==== SUPPLIED DATA
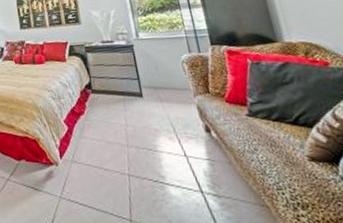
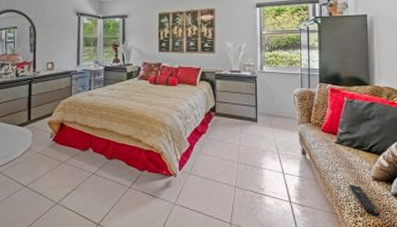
remote control: none [276,167,332,209] -> present [349,184,381,217]

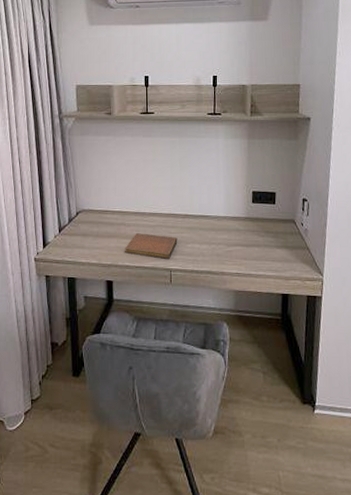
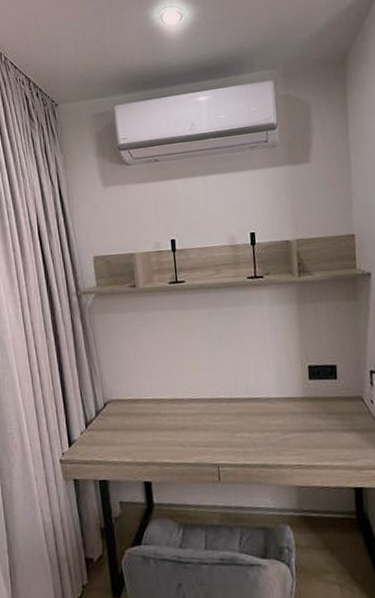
notebook: present [125,233,178,259] -> none [162,423,224,453]

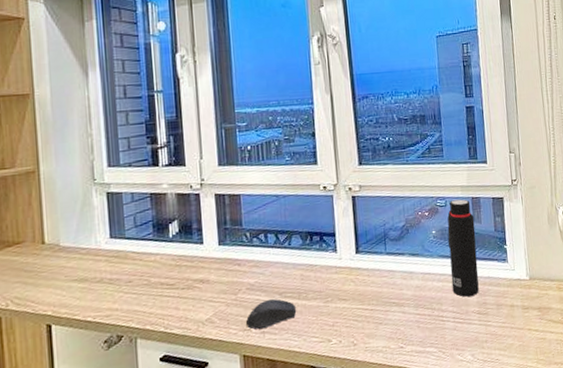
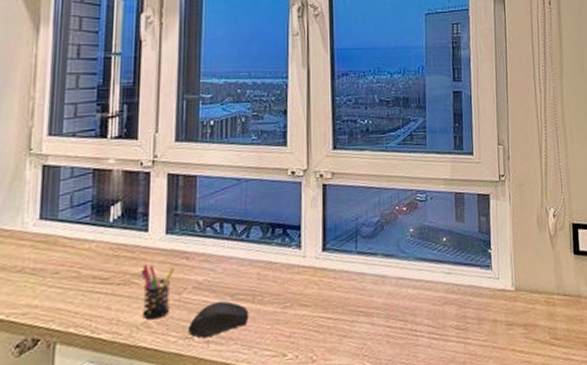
pen holder: none [200,270,230,317] -> present [140,263,175,320]
water bottle: present [447,199,479,297] -> none [426,194,459,308]

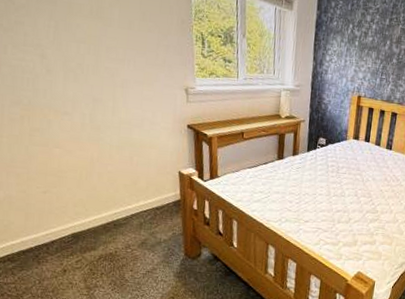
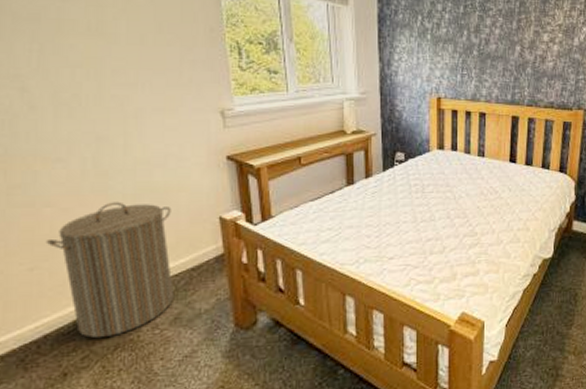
laundry hamper: none [55,150,144,249] -> present [46,201,173,338]

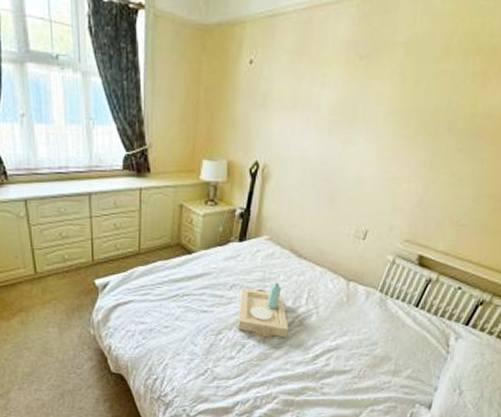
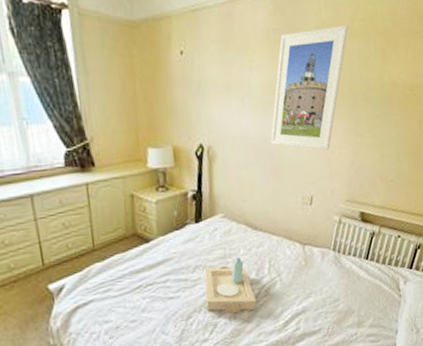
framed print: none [331,40,445,182] -> present [270,24,348,150]

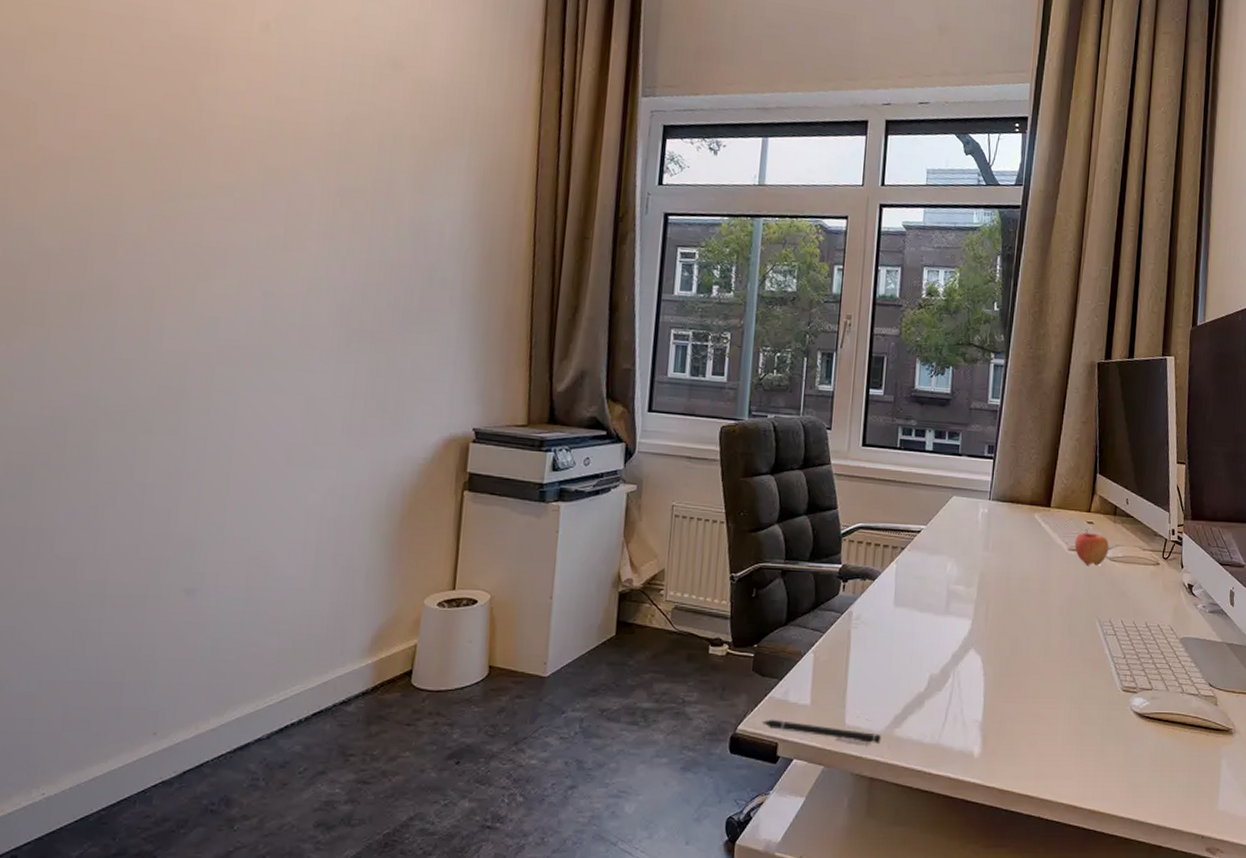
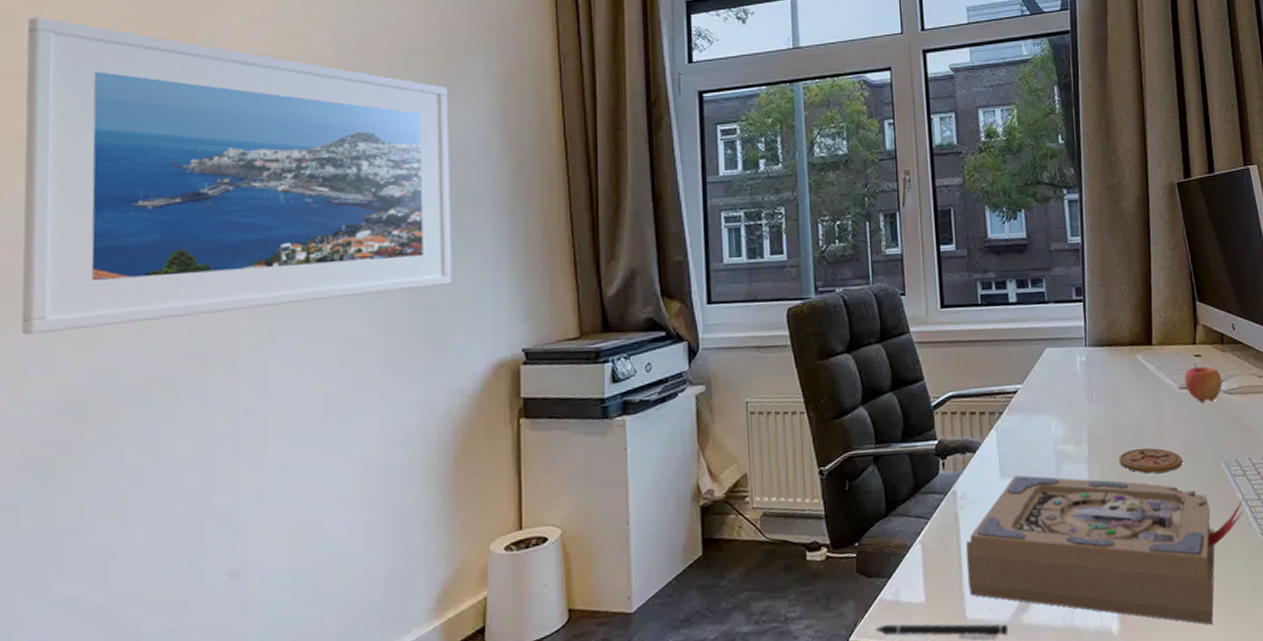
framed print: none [14,51,430,360] -> present [21,17,452,335]
book: none [851,605,1112,760] -> present [965,474,1245,625]
coaster: none [1003,597,1061,622] -> present [1118,447,1182,474]

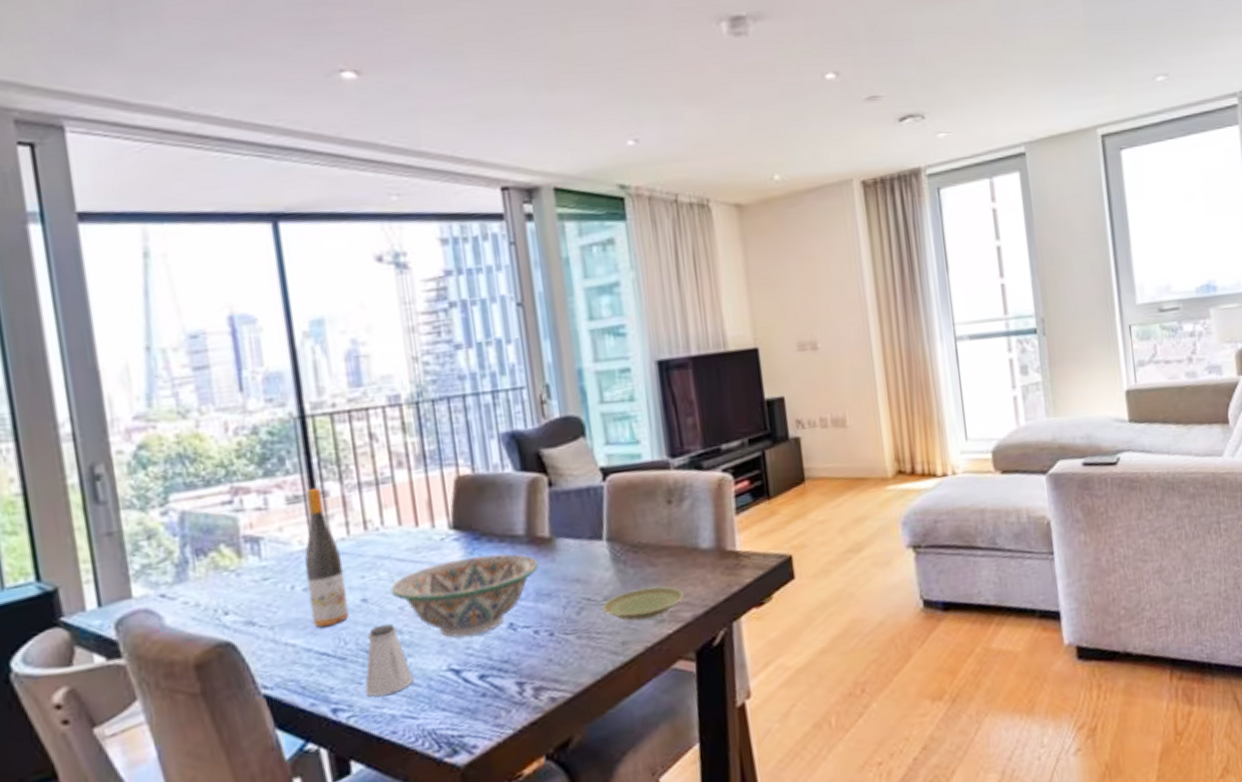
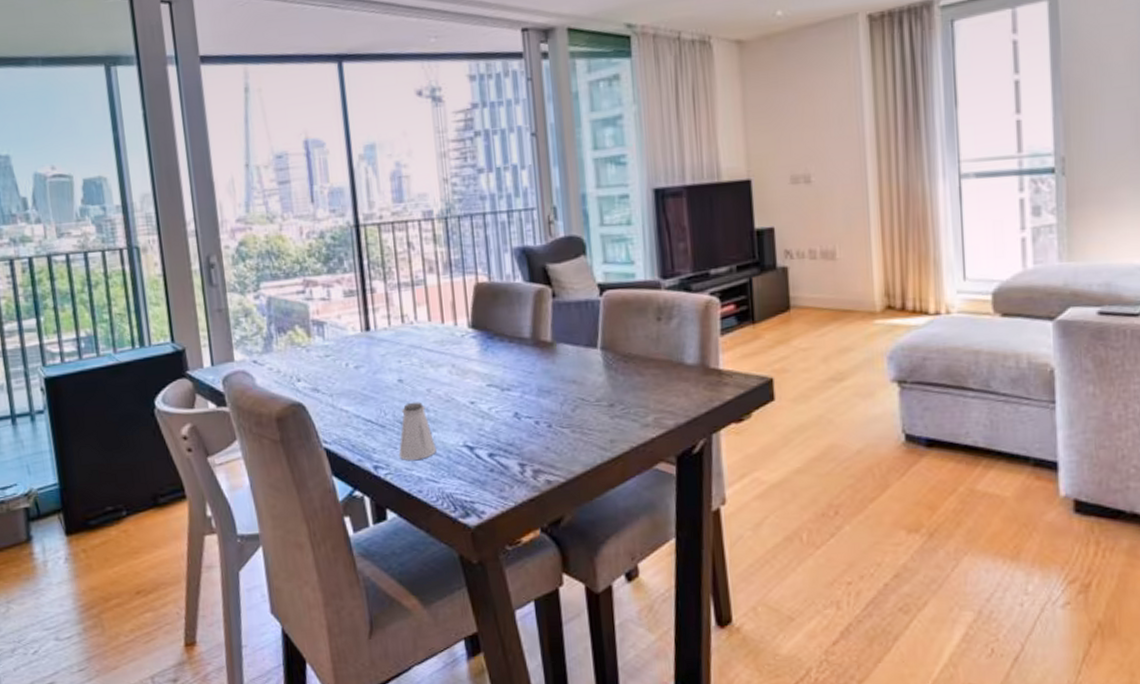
wine bottle: present [304,487,350,627] -> none [356,284,389,398]
decorative bowl: present [390,553,539,638] -> none [420,352,541,420]
plate: present [602,586,684,621] -> none [594,394,668,423]

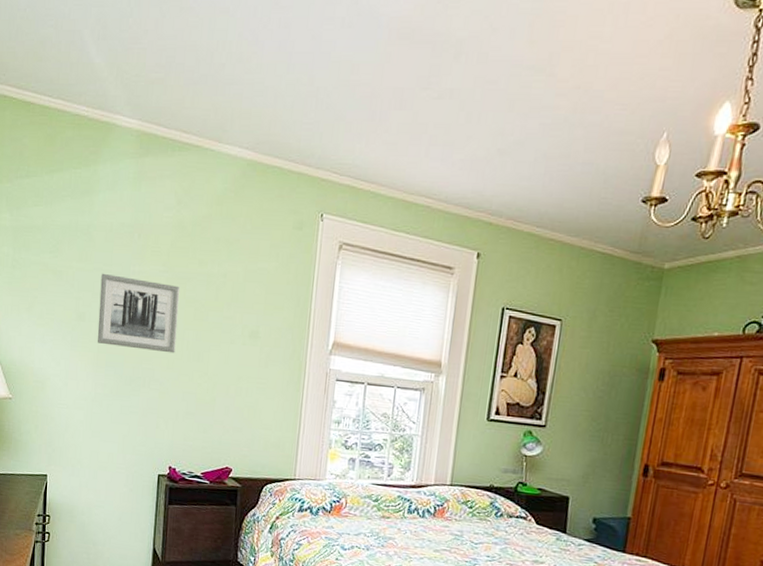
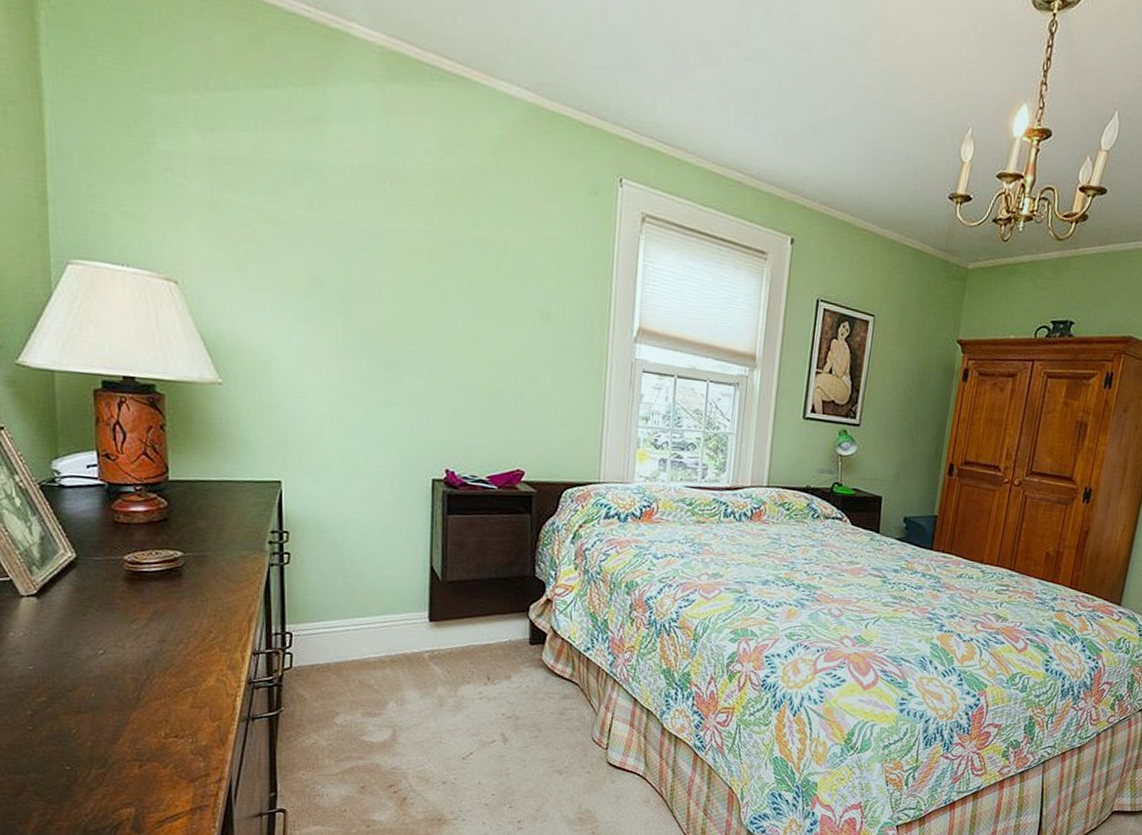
wall art: present [97,273,180,354] -> none [340,227,450,334]

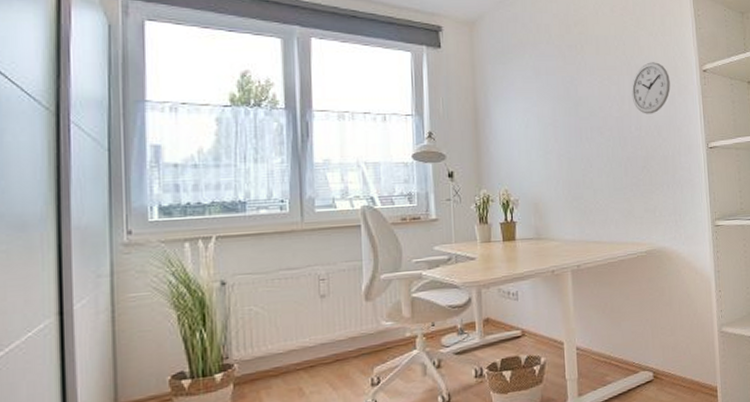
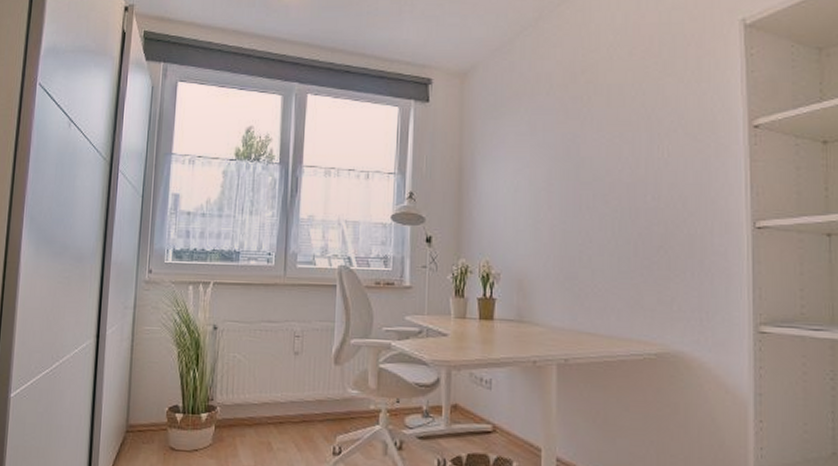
wall clock: present [631,62,670,114] -> none [649,116,704,181]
========
WORK INSTRUCTION - Without including the pictures, reproduce all entries exactly.

RESPONSE TO THE EXERCISE -
remote control: none [276,167,332,209] -> present [349,184,381,217]

notebook: present [125,233,178,259] -> none [162,423,224,453]

pen holder: none [200,270,230,317] -> present [140,263,175,320]
water bottle: present [447,199,479,297] -> none [426,194,459,308]

laundry hamper: none [55,150,144,249] -> present [46,201,173,338]

framed print: none [331,40,445,182] -> present [270,24,348,150]

framed print: none [14,51,430,360] -> present [21,17,452,335]
book: none [851,605,1112,760] -> present [965,474,1245,625]
coaster: none [1003,597,1061,622] -> present [1118,447,1182,474]

wine bottle: present [304,487,350,627] -> none [356,284,389,398]
decorative bowl: present [390,553,539,638] -> none [420,352,541,420]
plate: present [602,586,684,621] -> none [594,394,668,423]

wall art: present [97,273,180,354] -> none [340,227,450,334]

wall clock: present [631,62,670,114] -> none [649,116,704,181]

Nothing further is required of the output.